NCEA 2017 – A recap

Almost 9,000 attendees arrived in Saint Louis for this year’s National Catholic Education Association Convention.  While it had been a few years since I had attended an NCEA Convention, this one did not disappoint.  Every NCEA I have been to has reminded me of the size of the Catholic School mission in the United States.  It has always been exciting to me to pray, socialize and learn with so many educators committed to a similar Catholic mission.

Another benefit is the chance to connect and reconnect with educators all over the country.  It is interesting that while there are so many Catholic educators, the universe is also small.  It was refreshing to “catch up” with so many.  And, the new connections that are made also serve as reassurance for the mission ahead.

The keynote was given by Dr. Jonathan Doyle, who is a founder of the Going Deeper formation program for adult members of Catholic schools.  He released a new book to coincide with the NCEA Convention.  Perhaps most inspiring was the uplifting connection to a lived faith.

Masses and prayer services were also uplifiting in faith. Saint Louis Archbishop Robert Carlson celebrated the opening Mass, and Bishop Edward Rice, of Springfield-Cape Girardeau, and former auxilliary bishop of Saint Louis celebrated the closing liturgy.  I would also note that many of the workshops I attended began and closed with prayer.

For those who may not have attended before, there are usually more workshops and areas of interest than can possibly be attended.  It is necessary to pick and choose which workshops to attend.  My unscientific survey found a few themes to this year’s convention.  First, there were a number of workshops around the themes of discipleship with Jesus and authentic Catholic identity.  Second, an increased emphasis on inclusion, serving students with a variety of needs and reaching out to recognize the blessings that come from accepting a wider net of students.  There were a number of workshops about how to do this authentically, providing the resources necessary to meet the needs of a variety of students.  Third, a usually mix of technology topics, legal topics and developing authentic service opportunties.

While I would not say that any of the workshops I attended were completely unhelpful, a couple stand out becuase they were in fact so helpful.  On Tuesday, Dr.

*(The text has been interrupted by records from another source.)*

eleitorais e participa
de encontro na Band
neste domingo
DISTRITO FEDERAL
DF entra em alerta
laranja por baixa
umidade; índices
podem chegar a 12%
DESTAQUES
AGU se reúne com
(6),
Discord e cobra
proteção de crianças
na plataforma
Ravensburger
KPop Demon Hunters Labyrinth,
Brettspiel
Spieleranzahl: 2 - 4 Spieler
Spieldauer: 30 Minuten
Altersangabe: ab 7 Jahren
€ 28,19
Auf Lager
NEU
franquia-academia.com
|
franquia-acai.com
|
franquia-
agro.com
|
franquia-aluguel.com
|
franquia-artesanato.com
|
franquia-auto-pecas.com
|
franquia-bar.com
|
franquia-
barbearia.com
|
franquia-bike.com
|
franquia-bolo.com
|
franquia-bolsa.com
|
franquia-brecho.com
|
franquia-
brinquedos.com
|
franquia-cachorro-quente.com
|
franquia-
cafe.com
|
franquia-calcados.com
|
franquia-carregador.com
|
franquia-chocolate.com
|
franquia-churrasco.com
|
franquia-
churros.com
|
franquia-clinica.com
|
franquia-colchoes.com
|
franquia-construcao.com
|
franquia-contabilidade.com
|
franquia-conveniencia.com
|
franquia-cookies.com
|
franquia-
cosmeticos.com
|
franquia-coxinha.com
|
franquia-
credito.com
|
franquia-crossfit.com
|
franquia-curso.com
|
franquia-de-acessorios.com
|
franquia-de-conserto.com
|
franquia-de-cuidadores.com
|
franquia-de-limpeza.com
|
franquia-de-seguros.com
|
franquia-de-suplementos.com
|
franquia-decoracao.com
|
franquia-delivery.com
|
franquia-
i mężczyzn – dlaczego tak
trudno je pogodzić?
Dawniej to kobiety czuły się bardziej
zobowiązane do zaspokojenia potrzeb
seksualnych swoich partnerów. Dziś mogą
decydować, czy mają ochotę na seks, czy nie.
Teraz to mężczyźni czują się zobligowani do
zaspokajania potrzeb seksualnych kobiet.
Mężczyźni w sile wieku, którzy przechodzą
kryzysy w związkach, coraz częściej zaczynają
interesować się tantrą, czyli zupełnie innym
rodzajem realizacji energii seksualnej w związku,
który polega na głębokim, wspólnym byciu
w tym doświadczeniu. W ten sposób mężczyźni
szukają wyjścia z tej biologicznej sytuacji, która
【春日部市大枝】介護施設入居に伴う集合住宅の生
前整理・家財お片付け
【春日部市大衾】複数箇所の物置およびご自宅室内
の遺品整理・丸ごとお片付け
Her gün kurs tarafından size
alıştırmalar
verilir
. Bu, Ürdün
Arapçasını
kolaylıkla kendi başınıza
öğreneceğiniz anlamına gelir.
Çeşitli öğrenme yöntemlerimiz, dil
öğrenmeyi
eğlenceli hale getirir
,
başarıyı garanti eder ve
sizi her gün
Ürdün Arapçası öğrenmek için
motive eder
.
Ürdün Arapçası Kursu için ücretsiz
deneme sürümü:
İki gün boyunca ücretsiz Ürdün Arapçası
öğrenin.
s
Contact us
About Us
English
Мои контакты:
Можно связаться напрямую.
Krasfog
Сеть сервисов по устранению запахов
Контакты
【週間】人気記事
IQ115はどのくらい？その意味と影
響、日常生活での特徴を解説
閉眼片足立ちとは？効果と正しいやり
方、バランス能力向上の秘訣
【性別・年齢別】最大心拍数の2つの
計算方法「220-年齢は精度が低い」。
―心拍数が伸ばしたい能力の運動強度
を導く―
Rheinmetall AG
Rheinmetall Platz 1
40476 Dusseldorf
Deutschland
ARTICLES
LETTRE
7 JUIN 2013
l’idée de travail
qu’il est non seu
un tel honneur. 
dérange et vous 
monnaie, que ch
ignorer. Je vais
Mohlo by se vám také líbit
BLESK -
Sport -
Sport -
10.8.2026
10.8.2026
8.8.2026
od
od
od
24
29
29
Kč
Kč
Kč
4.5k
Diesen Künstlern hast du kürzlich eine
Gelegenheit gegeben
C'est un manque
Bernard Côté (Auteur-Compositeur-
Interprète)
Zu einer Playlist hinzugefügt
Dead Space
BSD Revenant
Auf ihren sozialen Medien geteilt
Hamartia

Kenneth Zanca, from Marymount Catholic University in Ranco Palos Verdes, California gave an insightful presentation entitled, “What Catholic College Students are NOT reading”, which served as a good overview of the current state of reading habits, faith information gathering and other traits of college students generally, and Catholic College students specifically.  Anyone who has been teaching students recently knows of rapidly shortening attention spans.  I found this workshop particularly interesting.

Another workshop I enjoyed was entitled, “Designing Faith-Filled Professional Development Programs for Faculty and Staff”.  I am convinced that one of the most pressing needs facing Catholic education is the faith formation of Catholic school teachers, staff, administration and board members.  It could also be added that alumni and parents are an important focus as well.  This workshop focused especially on the variety of ways in which the various needs of adult faith formation have to be met.

A large number of exhibitors also provided a helpful component as well.  Even though technology makes it easier than ever before to connect, there simply is no substitute for personal contact.  There were, as always, rows and rows of exhibitors that provided tools, information and resources on a limitless number of topics.

The next NCEA Convention is in Cincinnati on April 3-5, 2018.